Le premier juge a ainsi relevé l'existence d'une capacité de remboursement négative de 85 € par mois et d'une situation irrémédiablement compromise.
En cause d'appel, au regard des justificatifs produits , il convient de retenir que la situation financière de Mme [I] s'établit de la manière suivante :
* Ressources mensuelles :
-338,95 euros nets au titre de la retraite versée par caisse nationale d'assurance vieillesse (CNAV) en juin 2025,
-1 188,05 euros nets au titre de la retraite complémentaire versée par la Caisse Nationale de Retraites des Agents des Collectivités Locales (CNRACL) en mai 2025
- 335, 79 € nets au titre de la retraite CARSAT en mai 2025
Total de 1 862, 79 euros.
* Charges mensuelles
- 737, 28 euros au titre des ressources à reverser au département au titre de l'hébergement,en tenant compte du minimum à laisser à disposition de la débitrice
-174 euros au titre des repas résidence autonomie
- 44,38 euros au titre d'une aide à domicile personnes âgées
- 92,39 euros au titre de la cotisation santé
- 23,32 euros au titre de l'assurance habitation
- 52,49 euros au titre des frais de participation aux charges de la curatelle
- 118 euros au titre des menues dépenses courantes (coiffeur, argent de poche,...) telles qu'évaluées par son curateur dans le tableau versé aux débats
soit un total de 1241, 86 €.
En ce qui concerne le reversement des ressources au département, par décision en date du 28 novembre 2023, Mme [F] s'est vue accorder le bénéfice de l'aide sociale à l'hébergement.
Conformément aux dispositions applicables, 90 % de ses ressources doivent être affectées au financement de son établissement d'accueil, les 10 % restants constituant le " reste à vivre ", sous réserve du minimum légal garanti.
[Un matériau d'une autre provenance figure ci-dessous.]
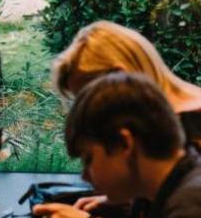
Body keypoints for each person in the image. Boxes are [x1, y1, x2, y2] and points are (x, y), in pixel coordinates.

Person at [34, 72, 201, 218]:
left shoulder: (189, 206)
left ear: (124, 143)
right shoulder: (166, 191)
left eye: (89, 158)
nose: (85, 176)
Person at [53, 20, 201, 148]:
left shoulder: (191, 122)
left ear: (122, 77)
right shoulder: (147, 124)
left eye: (91, 98)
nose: (90, 112)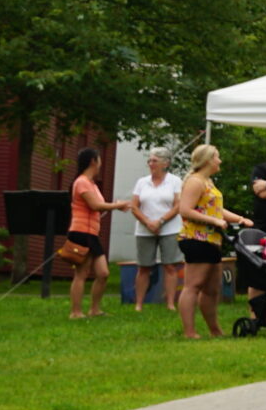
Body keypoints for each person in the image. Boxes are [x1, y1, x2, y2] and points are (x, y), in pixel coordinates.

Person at [172, 143, 250, 341]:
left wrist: (239, 219)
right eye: (217, 157)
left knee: (212, 289)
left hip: (212, 240)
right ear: (207, 160)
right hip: (196, 239)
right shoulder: (195, 182)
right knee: (193, 285)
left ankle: (215, 330)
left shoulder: (208, 182)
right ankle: (190, 332)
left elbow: (215, 209)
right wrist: (214, 221)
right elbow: (185, 210)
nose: (220, 161)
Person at [63, 147, 130, 320]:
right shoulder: (82, 182)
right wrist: (117, 205)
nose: (100, 163)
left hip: (92, 233)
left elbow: (99, 207)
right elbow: (95, 206)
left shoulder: (92, 184)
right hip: (80, 232)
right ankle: (75, 312)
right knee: (81, 274)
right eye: (99, 159)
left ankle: (94, 309)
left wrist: (113, 205)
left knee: (103, 273)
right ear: (93, 161)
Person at [126, 150, 184, 312]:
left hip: (170, 229)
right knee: (143, 267)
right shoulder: (142, 182)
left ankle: (170, 303)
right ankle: (139, 304)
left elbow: (178, 205)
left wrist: (161, 221)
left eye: (154, 161)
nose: (151, 164)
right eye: (149, 161)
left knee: (170, 266)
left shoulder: (175, 181)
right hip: (145, 230)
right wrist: (148, 223)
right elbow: (134, 206)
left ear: (165, 163)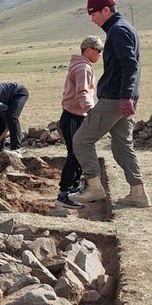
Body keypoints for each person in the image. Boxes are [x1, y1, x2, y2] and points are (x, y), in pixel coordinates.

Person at [70, 0, 151, 208]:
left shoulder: (118, 30)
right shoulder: (123, 28)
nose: (92, 19)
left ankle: (94, 187)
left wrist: (126, 96)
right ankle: (138, 193)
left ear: (106, 10)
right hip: (123, 98)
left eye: (94, 14)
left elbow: (130, 64)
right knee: (122, 146)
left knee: (81, 139)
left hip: (116, 99)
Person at [56, 35, 103, 209]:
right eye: (98, 51)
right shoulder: (83, 68)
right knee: (75, 154)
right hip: (75, 116)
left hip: (74, 115)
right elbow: (82, 93)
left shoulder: (82, 66)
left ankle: (74, 189)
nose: (99, 54)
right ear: (89, 50)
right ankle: (64, 194)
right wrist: (92, 112)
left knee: (77, 153)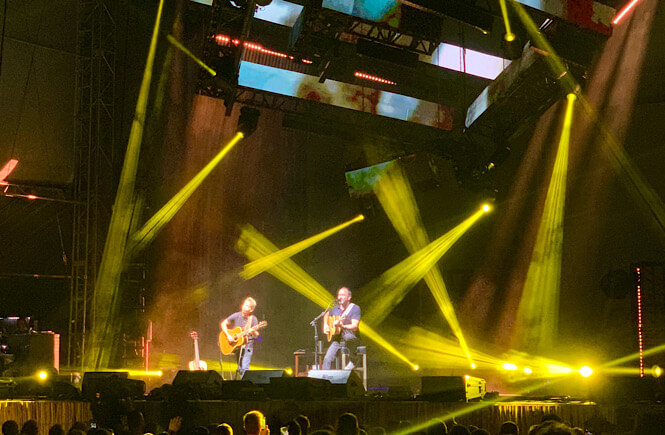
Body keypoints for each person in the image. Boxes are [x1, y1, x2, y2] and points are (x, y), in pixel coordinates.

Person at [322, 287, 361, 370]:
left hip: (350, 334)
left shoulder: (354, 308)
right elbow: (326, 314)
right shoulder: (335, 308)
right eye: (339, 295)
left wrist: (342, 326)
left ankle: (354, 360)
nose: (340, 297)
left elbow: (354, 326)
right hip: (338, 337)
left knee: (348, 337)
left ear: (349, 297)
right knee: (327, 359)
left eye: (343, 295)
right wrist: (325, 325)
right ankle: (324, 380)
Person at [220, 297, 259, 378]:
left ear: (251, 310)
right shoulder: (236, 315)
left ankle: (245, 385)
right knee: (240, 368)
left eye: (247, 306)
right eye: (244, 305)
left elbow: (257, 336)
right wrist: (228, 335)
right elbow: (223, 323)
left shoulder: (253, 319)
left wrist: (252, 331)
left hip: (247, 347)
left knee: (244, 368)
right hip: (238, 346)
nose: (244, 307)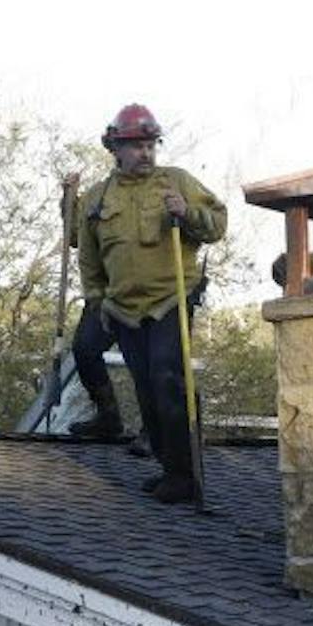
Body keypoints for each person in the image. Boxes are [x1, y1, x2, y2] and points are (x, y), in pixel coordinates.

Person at [76, 104, 228, 503]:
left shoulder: (175, 181)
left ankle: (184, 475)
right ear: (116, 148)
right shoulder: (95, 199)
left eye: (150, 144)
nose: (146, 152)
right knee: (145, 387)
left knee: (166, 378)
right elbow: (89, 260)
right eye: (136, 145)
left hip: (171, 297)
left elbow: (218, 224)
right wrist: (97, 303)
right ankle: (168, 468)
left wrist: (188, 212)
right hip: (123, 308)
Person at [58, 173, 125, 441]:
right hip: (103, 292)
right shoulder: (97, 197)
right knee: (85, 349)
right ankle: (108, 417)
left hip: (146, 294)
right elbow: (75, 237)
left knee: (148, 363)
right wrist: (69, 200)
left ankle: (154, 432)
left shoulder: (155, 193)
Toutefois, par courrier du 16 février 2024, qui s'impose à Mme [F], le département de l'Hérault a informé l'appelante que les modalités de l'aide sociale en résidence avaient évolué avec effet au 1er janvier 2024 et que c'est ainsi que :
- l'ensemble des ressources de l'intéressée doit être affecté, pour partie, au remboursement des frais d'hébergement, sous réserve d'un montant minimum réglementaire demeurant à sa disposition.
- ce minimum correspond lorsque l'entretien de l'usager n'est pas assuré par la structure, ce qui est le cas en résidence autonomie, au montant de l'allocation de solidarité aux personnes âgées (ASPA) en vigueur, augmenté de 10 % de la part des ressources excédant ce plafond.
Mme [F] perçoit des ressources mensuelles de 1 862, 79 €. Le montant de l'ASPA étant de 1 043, 59 € au 1er janvier 2026 pour une personne seule, la fraction excédentaire de ses ressources s'élève à 819, 20 €, dont 10 % représentent 81, 92 €, soit un minimum devant être laissé à la personne de 1125, 51 €, de sorte que sur le montant de ses ressources, Mme [F] ne devrait reverser au département que la somme de 737, 28 € et non 1676 € au titre de 90 % de ses ressources, ce montant excédant celui du minimum garanti, ainsi que l'invoque à juste titre le foyer [Adresse 16].
Mme [F] ne produit aucune pièce réactualisée depuis la décision du 16 février 2024 tendant à démontrer qu'elle reverserait au département un montant supérieur à celui énoncé ci-dessus.
S'agissant des autres charges, il convient de relever que Mme [F] demeure tenue de supporter certains frais annexes non pris en charge par la structure d'hébergement notamment les frais de repas spécifiques et l'intervention d'auxiliaires pour l'assistance à la prise desdits repas, ainsi que diverses charges personnelles, dont le Foyer [Adresse 14] [Adresse 17] ne démontre pas qu'elles sont incluses dans les frais d'hébergement.